Abstract

Neuron exhibits nonlinear dynamics such as excitability transition and post-inhibitory rebound (PIR) spike related to bifurcations, which are associated with information processing, locomotor modulation, or brain disease. PIR spike is evoked by inhibitory stimulation instead of excitatory stimulation, which presents a challenge to the threshold concept. In this paper, 7 codimension-2 or degenerate bifurcations related to 10 codimension-1 bifurcations are acquired in a neuronal model, which presents the bifurcations underlying the excitability transition and PIR spike. Type I excitability corresponds to saddle-node bifurcation on an invariant cycle (SNIC) bifurcation, and type II excitability to saddle-node (SN) bifurcation or sub-critical Hopf (SubH) bifurcation or sup-critical Hopf (SupH) bifurcation.
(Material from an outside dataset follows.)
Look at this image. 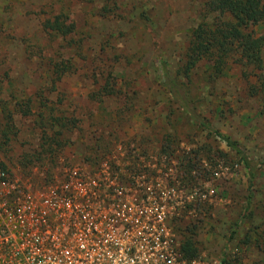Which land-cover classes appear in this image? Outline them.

The excitability transition from type I to II corresponds to the codimension-2 bifurcation, Saddle-Node Homoclinic orbit (SNHO) bifurcation, via which SNIC bifurcation terminates and meanwhile big homoclinic orbit (BHom) bifurcation and SN bifurcation emerge. A degenerate bifurcation via which BHom bifurcation terminates and limit point of cycle (LPC) bifurcation emerges is responsible for spiking transition from type I to II, and the roles of other codimension-2 bifurcations (Cusp, Bogdanov-Takens, and Bautin) are discussed. In addition, different from the widely accepted viewpoint that PIR spike is mainly evoked near Hopf bifurcation rather than SNIC bifurcation, PIR spike is identified to be induced near SNIC or BHom or LPC bifurcations, and threshold curves resemble that of Hopf bifurcation. The complex bifurcations present comprehensive and deep understandings of excitability transition and PIR spike, which are helpful for the modulation to neural firing activities and physiological functions.